Behanzin
Béhanzin (Gbêhanzin) born in 1844 and died in 1906), or Bédazin Boaijéré Honu Bowelé, is traditionally it twelfth of the twelve kings of the Dahomey. It reigned of 1890 with 1894) and fought against the process of colonial expansion in its kingdom. He was married with 12 women and have probably more than 50 children.
He is crowned on January 6th, 1890, after the death of his father, the king Da-Da Glélé Kini-Kini, on December 30th, 1889, after 40 years of reign. Its combat against the French troops ordered by the general Alfred Dodds (1892 -1894) ends on January 25th, 1894 when it signs his rendering.
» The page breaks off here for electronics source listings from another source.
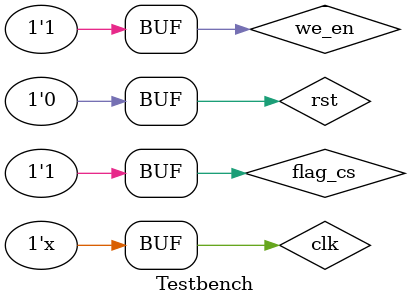
<source format=v>
`timescale 100us / 100us

module Testbench;
reg clk;
reg rst;
reg flag_cs;
reg we_en;

wire [2:0] state_o;
wire rst_cs;
wire clk_cs;
wire cs_o;
wire da_cs;



TOP2 TOP(
  .clk(clk),
  .rst(rst),
  .flag_cs(flag_cs),
  .we_en(we_en),

  .state_o(state_o),
  .rst_cs(rst_cs),
  .clk_cs(clk_cs),
  .cs_o(cs_o),
  .da_cs(da_cs)

  );

  parameter timer = 10;

  initial begin
    clk = 1;
    rst = 0;
    we_en = 1;
    flag_cs = 1;
    // #850000
    // rst = 1;
    // #1000
    // rst = 0;
    /*
    #100
    we_en = 1;
    flag_cs = 1;
    #150
    flag_cs = 0;
    */


  end

  always
  begin
    #(timer / 2) clk =~ clk;
  end
endmodule

</source>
March 30th, 1894, Béhanzin is off-set by the French authorities on the island of the Martinique where, with its family and her continuation, it resides Tartenson at the height. “The Shark” leaves Martinique in 1906 and dies in Algérie, a few months later. Its skin finds the ancestral ground in 1928.
The message marking of its anti-colonial action is represented by its statue, set up on the Goho place with Abomey with the Bénin (in the past Danhomè or kingdom of Dahomey): this statue represents Béhanzin, its pipe with the mouth, draped in its royal loincloth, the helping hand forwards intimating the stop. This monument being at the entry of the town of Abomey, represents resistance vis-a-vis the colonist as well as the refusal to leave its fatherland to the hands from abroad. Its determination and its message-will at the place of the Benineses of today are symbolized by this sentence that one allots to him: " The Shark symbol of Bénhanzin goes. But, the wire of the Shark will not betray pas".